[What is expected] Every line in the records below with the string "sans" is to be copied out.

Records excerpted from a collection
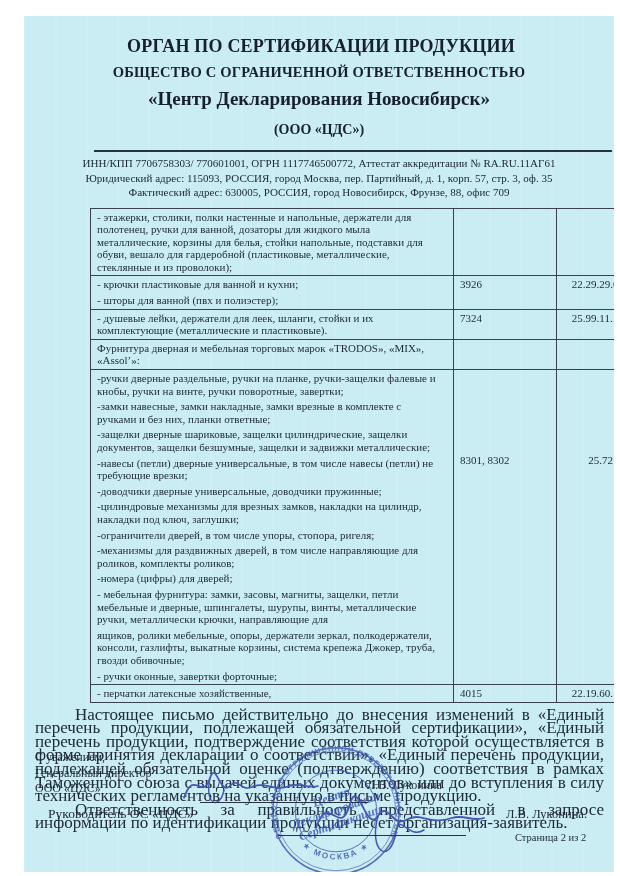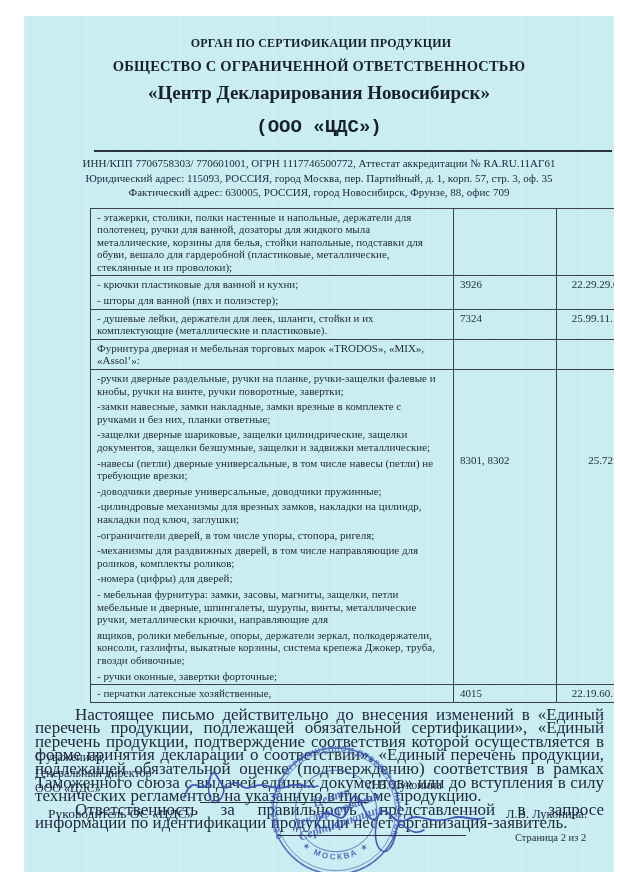--- a/index.html
+++ b/index.html
@@ -14,24 +14,24 @@
     position:absolute;left:24px;top:16px;width:590px;height:856px;
     background:
       repeating-linear-gradient(90deg, rgba(255,255,255,0.10) 0 2px, rgba(0,0,0,0) 2px 31px),
       #c9edf2;
     color:#222c3d;
     overflow:hidden;
     box-sizing:border-box;
     padding-top:20px;
   }
   .hdr{ text-align:center; font-weight:bold; color:#18202f; }
-  .hdr .h1{ font-size:12px; letter-spacing:.2px; margin:0 0 7px 4px;font-family:Liberation Serif, serif; }
+  .hdr .h1{ font-size:18px; letter-spacing:.2px; margin:0 0 7px 4px;font-family:Liberation Serif, serif; }
   .hdr .h2{ font-size:14.5px; letter-spacing:.2px; margin:0 0 7px 0; }
   .hdr .h3{ font-size:19px;   margin:0 0 6px 0; }
-  .hdr .h4{ font-size:19px;   margin:12px;font-family:Liberation Mono, monospace; }
+  .hdr .h4{ font-size:14px;   margin:12px; }
   .rule{
     border:0; border-top:2px solid #2a3140;
     margin:4px 2px 4px 70px;
   }
   .reqs{ text-align:center; font-size:11px; line-height:14.5px; color:#202a3b; }
 
   table.products{
     border-collapse:collapse;
     margin:8px 0 0 66px;
     width:505px;

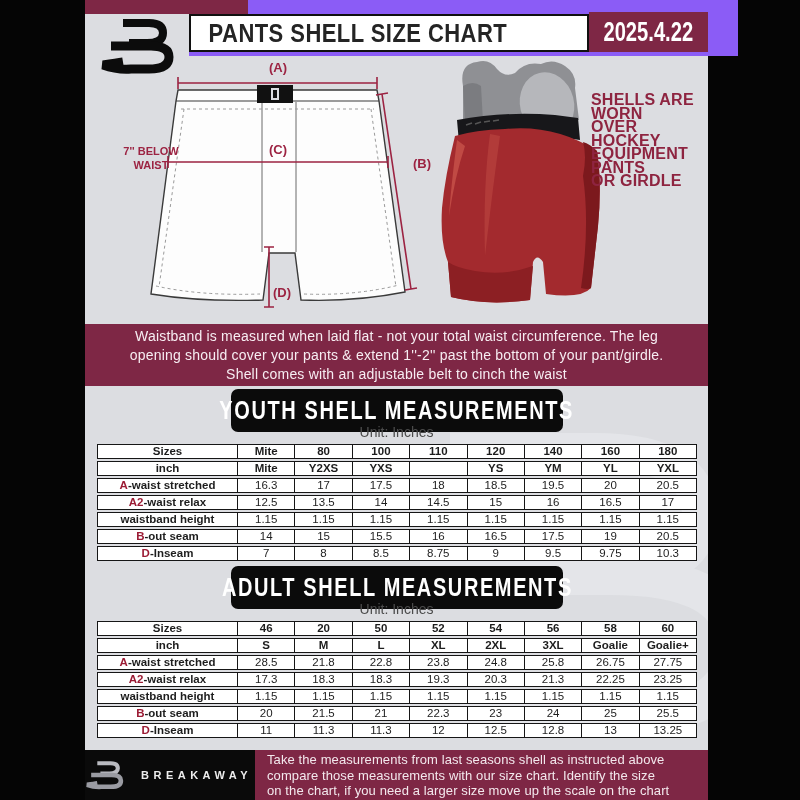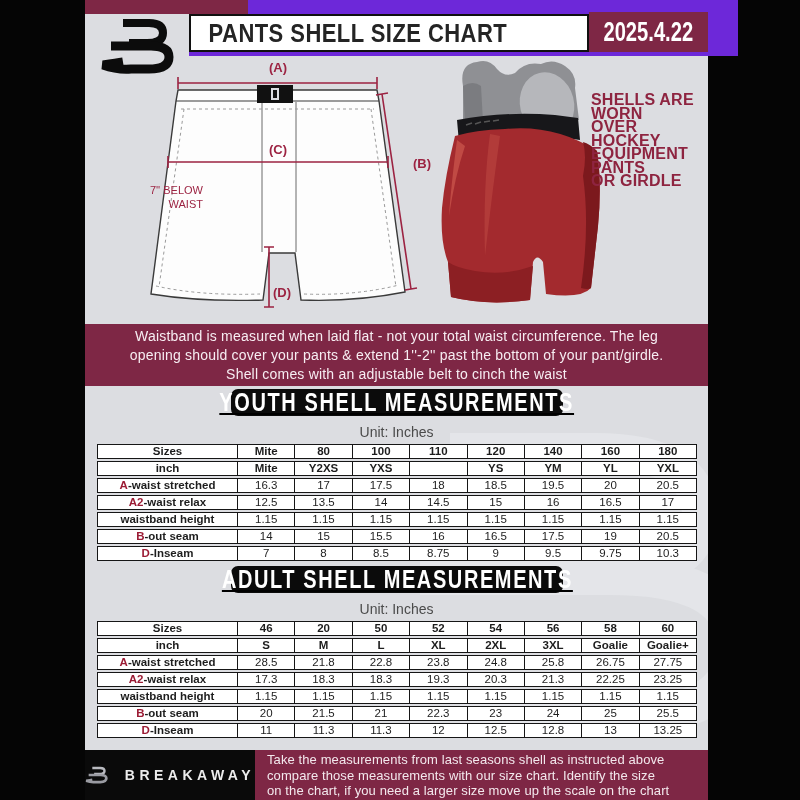--- a/index.html
+++ b/index.html
@@ -1,69 +1,69 @@
 <!DOCTYPE html>
 <html><head>
 <meta charset="utf-8">
 <style>
   html,body{margin:0;padding:0;background:#000;}
   .stage{position:relative;width:800px;height:800px;background:#050505;overflow:hidden;
          font-family:"Liberation Sans",sans-serif;}
   .content{position:absolute;left:85px;top:0;width:623px;height:800px;background:#dcdde1;}
 
   
-  .header{position:absolute;left:0;top:0;width:653px;height:56px;background:#6d28d9;}
+  .header{position:absolute;left:0;top:0;width:653px;height:56px;background:#8b5cf6;}
   .maroon-strip{position:absolute;left:0;top:0;width:163px;height:14px;background:#7e2745;}
   .logo-panel{position:absolute;left:0;top:14px;width:104px;height:42px;background:#dcdde1;}
   .title-box{position:absolute;left:104px;top:14px;width:400px;height:38px;background:#fff;
              border:2px solid #101010;box-sizing:border-box;display:flex;align-items:center;}
   .title-box span{font-size:25px;font-weight:bold;color:#242424;letter-spacing:.5px;
                   transform:scaleX(.88);transform-origin:left center;white-space:nowrap;padding-left:20px;}
   .date-box{position:absolute;left:504px;top:12px;width:119px;height:40px;background:#7e2745;
             display:flex;align-items:center;justify-content:center;text-align:right;}
   .date-box span{font-size:28px;font-weight:bold;color:#fff;transform:scaleX(.72);white-space:nowrap;}
   .logo{position:absolute;left:14px;top:15px;z-index:3;}
 
   
   .diagram{position:absolute;left:0;top:56px;width:623px;height:268px;}
   .diagram svg{position:absolute;left:0;top:0;}
   .dlabel{position:absolute;font-size:13px;font-weight:bold;color:#9c2342;width:50px;text-align:center;}
-  .waist-note{position:absolute;left:14px;top:88px;width:104px;text-align:right;
-              font-size:11px;font-weight:normal;color:#9c2342;line-height:14px;margin-top:39px;}
+  .waist-note{position:absolute;left:14px;top:88px;width:104px;text-align:center;
+              font-size:11px;font-weight:bold;color:#9c2342;line-height:14px;}
   .caption{position:absolute;left:506px;top:37px;width:115px;font-size:16px;font-weight:bold;
            color:#8e2440;line-height:13.5px;letter-spacing:.2px;}
 
   
   .banner{position:absolute;left:0;top:324px;width:623px;height:62px;background:#7e2745;
           display:flex;flex-direction:column;justify-content:center;align-items:center;}
   .banner div{color:#f7edf2;font-size:14px;line-height:19px;text-align:center;letter-spacing:.2px;}
 
   
   .lower{position:absolute;left:0;top:386px;width:623px;height:364px;overflow:hidden;}
   .watermark{position:absolute;left:295px;top:10px;opacity:.5;}
-  .black-bar{position:absolute;left:146px;width:332px;height:27px;background:#0b0b0b;border-radius:7px;
-             display:flex;align-items:center;justify-content:center;text-decoration:underline;}
+  .black-bar{position:absolute;left:146px;width:332px;height:43px;background:#0b0b0b;border-radius:7px;
+             display:flex;align-items:center;justify-content:center;}
   .black-bar span{color:#fff;font-size:25px;font-weight:bold;letter-spacing:2px;
                   transform:scaleX(.8);white-space:nowrap;}
   .unit{position:absolute;left:0;width:623px;text-align:center;font-size:14px;color:#4b4b4b;}
   .size-table{position:absolute;left:12px;width:600px;border-collapse:separate;border-spacing:0 2px;
               table-layout:fixed;}
   .size-table td{background:#fff;border-top:1.6px solid #161616;border-bottom:1.6px solid #161616;
                  border-right:1.4px solid #161616;text-align:center;font-size:11.5px;color:#1d1d1d;
                  height:11px;padding:1px 0;line-height:11px;overflow:hidden;}
   .size-table td:first-child{border-left:1.4px solid #161616;margin-left:9px;}
   .size-table col.c0{width:23.5%;}
   .size-table td.lbl{font-weight:bold;}
   .size-table td.hdr{font-weight:bold;}
   .size-table .pfx{color:#9b1b34;font-weight:bold;}
 
   
   .footer{position:absolute;left:0;top:750px;width:623px;height:50px;display:flex;}
   .footer-black{width:170px;height:50px;background:#0a0a0a;display:flex;align-items:center;}
-  .footer-brand{color:#ededed;font-size:14px;font-weight:bold;letter-spacing:4.5px;margin-left:16px;}
+  .footer-brand{color:#ededed;font-size:11px;font-weight:bold;letter-spacing:4.5px;margin-left:16px;}
   .footer-maroon{flex:1;background:#7e2745;padding:2px 0 0 12px;box-sizing:border-box;}
   .footer-maroon div{color:#f3e8ed;font-size:13px;line-height:15.6px;letter-spacing:.1px;white-space:nowrap;}
 </style>
 </head>
 <body>
 
 <div class="stage">
   <div class="content">
 
     <div class="header">

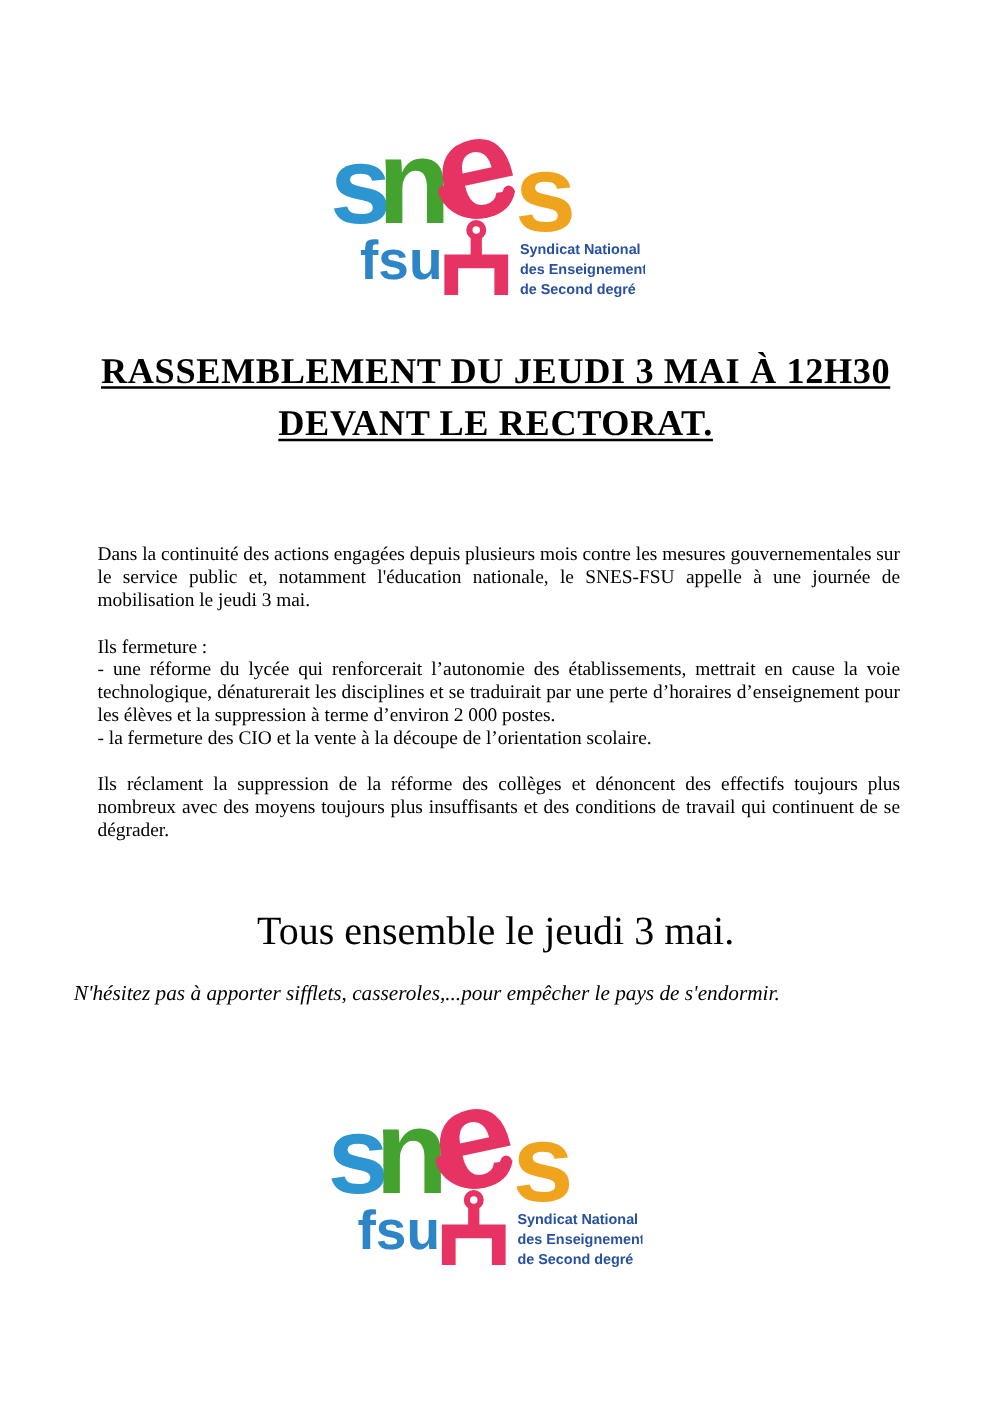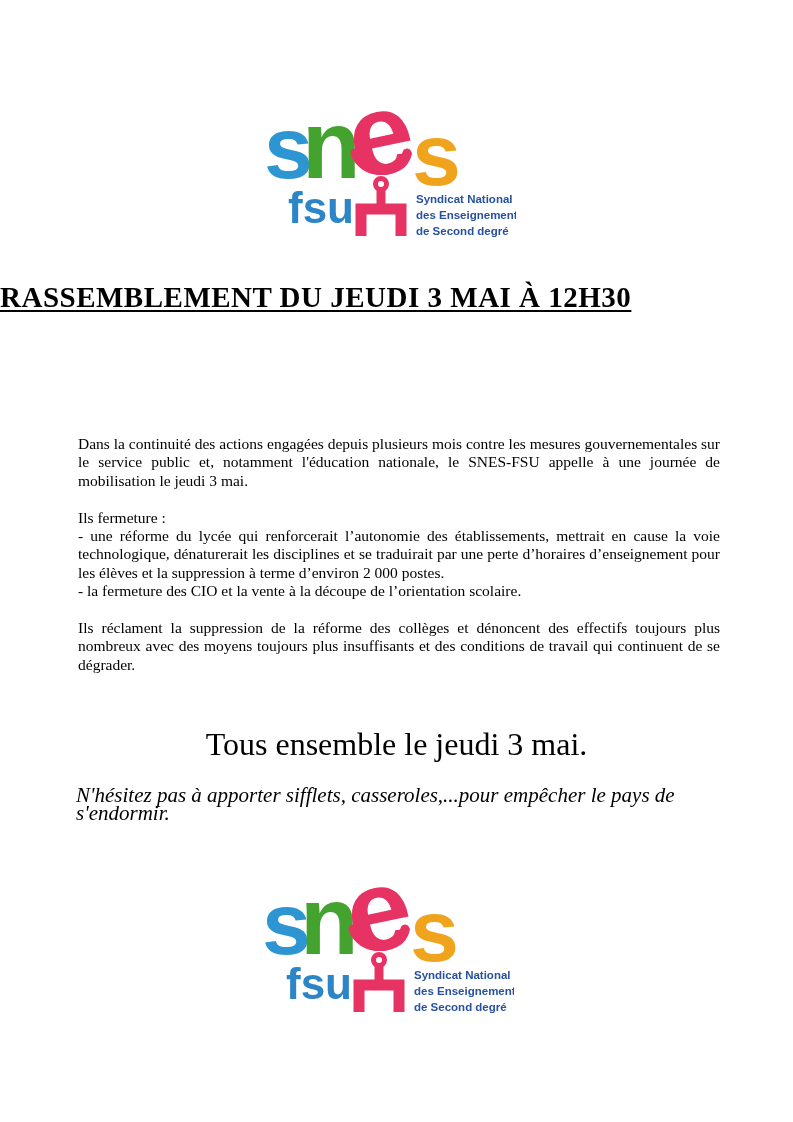--- a/index.html
+++ b/index.html
@@ -22,20 +22,21 @@
   .logo-bottom { left: 264px; top: 884px; }
   .logo svg { width: 100%; height: 100%; display: block; }
   .logo-letter { font-family: "Liberation Sans", sans-serif; font-weight: bold; }
   .logo-fsu    { font-family: "Liberation Sans", sans-serif; font-weight: bold; }
   .logo-tagline { font-family: "Liberation Sans", sans-serif; font-weight: bold; }
   .headline {
     position: absolute;
     top: 276px;
     left: 0;
     width: 100%;
+    text-align: center;
     font-weight: bold;
     font-size: 29px;
     line-height: 42px;
     letter-spacing: 0.5px;
   }
   .headline-line {
     text-decoration: underline;
     text-decoration-thickness: 2px;
     text-underline-offset: 3px;
   }
@@ -58,24 +59,24 @@
     left: 0;
     width: 100%;
     text-align: center;
     font-weight: normal;
     font-size: 32px;
     line-height: 44px;
   }
   .callout-note {
     position: absolute;
     top: 786px;
-    left: 76px;
+    left: 59px;
     width: 644px;
     font-style: italic;
-    font-size: 21px;
+    font-size: 17px;
     line-height: 18.4px;
     font-family: Liberation Serif, serif;
   }
 </style>
 </head>
 <body>
 
 <div class="page">
 
   <div class="logo logo-top">
@@ -93,20 +94,21 @@
       <text class="logo-fsu" x="22" y="115" font-size="44" fill="#2c85c7">fsu</text>
 
       <text class="logo-tagline" x="150" y="95" font-size="11.5" fill="#27519f">Syndicat National</text>
       <text class="logo-tagline" x="150" y="111" font-size="11.5" fill="#27519f">des Enseignements</text>
       <text class="logo-tagline" x="150" y="127" font-size="11.5" fill="#27519f">de Second degré</text>
     </svg>
   </div>
 
   <div class="headline">
     <div><span class="headline-line">RASSEMBLEMENT DU JEUDI 3 MAI À 12H30</span></div>
+    <div><span class="headline-line">DEVANT LE RECTORAT.</span></div>
   </div>
 
   <div class="body-copy">
     <p class="para">Dans la continuité des actions engagées depuis plusieurs mois contre les mesures gouvernementales sur le service public et, notamment l'éducation nationale, le SNES-FSU appelle à une journée de mobilisation le jeudi 3 mai.</p>
     <div class="para">
       <div class="refusal-line">Ils fermeture :</div>
       <div class="refusal-line">- une réforme du lycée qui renforcerait l’autonomie des établissements, mettrait en cause la voie technologique, dénaturerait les disciplines et se traduirait par une perte d’horaires d’enseignement pour les élèves et la suppression à terme d’environ 2 000 postes.</div>
       <div class="refusal-line">- la fermeture des CIO et la vente à la découpe de l’orientation scolaire.</div>
     </div>
     <p class="para">Ils réclament la suppression de la réforme des collèges et dénoncent des effectifs toujours plus nombreux avec des moyens toujours plus insuffisants et des conditions de travail qui continuent de se dégrader.</p>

[Exercise output]
          font-family:"Liberation Sans",sans-serif;}
   .logo-letter { font-family: "Liberation Sans", sans-serif; font-weight: bold; }
   .logo-fsu    { font-family: "Liberation Sans", sans-serif; font-weight: bold; }
   .logo-tagline { font-family: "Liberation Sans", sans-serif; font-weight: bold; }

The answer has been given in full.